The financial abortion would allow a man, after having impregnated a woman, to disavow his responsibility for the child by “opt[ing] out of fatherhood early in a pregnancy.”

It’s not clear what incantation the man would have to recite to invoke the financial abortion. Perhaps he could chant “Me Not Thee” thrice in the presence of the mother and an independent witness. Whatever it is, after the spell is invoked, the father would lose forever all legal rights to the child, leaving all decisions, burdens and joys of the child to the mother.

Traditionally, a man is on the hook for his actions. At the very least, a man will incur financial obligations for his offspring, even if he wants no contact with the child or mother. On the other hand, a mother can usually, without consulting with or securing permission of the father, kill the life inside her.

To some, this imbalance between the sexes grates. Deveny says “it’s not fair for a man to be forced to become a parent.” She quotes Mel Feit, director of the National Center for Men:

Women now have control of their lives after an unplanned conception but men are routinely forced to give up control, forced to be financially responsible for choices only women are permitted to make, forced to relinquish reproductive choice.

A Swedish political group even introduced male abortion legislation, which was rebuffed. This went beyond a financial abortion; the law would have allowed fathers to have women they impregnated undergo forced actual abortions.
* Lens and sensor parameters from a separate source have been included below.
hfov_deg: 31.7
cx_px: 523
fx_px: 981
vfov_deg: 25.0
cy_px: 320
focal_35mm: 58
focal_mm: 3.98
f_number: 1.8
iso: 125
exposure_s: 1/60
If financial abortions become law, a man could theoretically impregnate any woman he wants and then back out of his responsibility without penalty

The financial abortion is, of course, less drastic. Doubtless, it would be appealing to many men. If financial abortions become law, a man could theoretically impregnate any woman he wants and then back out of his responsibility without penalty, as long as he followed whatever technical rules that were in place. Deveny argues, “A woman who chooses to continue a pregnancy from which a man has opted out would do so under no illusions, and be answerable to no one.”

The Purpose of Sex

Beside the natural imbalance between the sexes — an imbalance that is responsible for the continuation of mankind — why the push for financial abortions?

Deveny says, “Haven’t we moved past the thinking that people should be punished simply for engaging in pleasure? Do we really want our children to be conceived by force? … When we consent to having sex, we do not automatically consent to becoming a parent.”
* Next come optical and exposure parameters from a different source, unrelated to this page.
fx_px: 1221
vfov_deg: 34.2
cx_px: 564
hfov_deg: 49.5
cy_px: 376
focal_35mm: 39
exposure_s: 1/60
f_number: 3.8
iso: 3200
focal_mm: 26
These arguments are, as they must be, fallacies.

What is sex for? Deveny and many others say for fun, for the pleasure it brings. As seductive as this idea is — which of us hasn’t believed it at least once? — it must be false. The pleasure is a result of intercourse and not its purpose. Its purpose is so obvious that even Deveny knows it: Everybody knows it.

Many engage in sexual intercourse are careful to avoid its true purpose. Indeed, they do everything in their power to avoid it. Hence contraception — against conception. Anybody who uses contraception acknowledges that he understands full well the true purpose of sex, just that he wants to thwart it.

Contraception doesn’t always work; which is to say, methods to frustrate the true purpose of sex sometimes fail, as everybody also knows. In these cases, Deveny says, the fail safe is to kill that life which results from the sex. Deveny says “just because abortion may be a hard decision for some, does not mean it shouldn’t be made.” But whether one is for or against abortion, it doesn’t matter. The fact that abortion is used as a method of birth control reveals that all know the inbuilt purpose of sex: transmitting life.

This is why we can’t logically call it a “punishment” or coercive, as Deveny says, to let a sexual encounter fulfill its true purpose. You don’t have to view the child as a blessing or gift, but everybody knows that the result of sexual intercourse is often a child, and that this is natural.

This is why financial abortions are absurd. Every man engaging in sexual intercourse with a woman knows what the result might be. It therefore makes no sense that any man can disavow the child he created.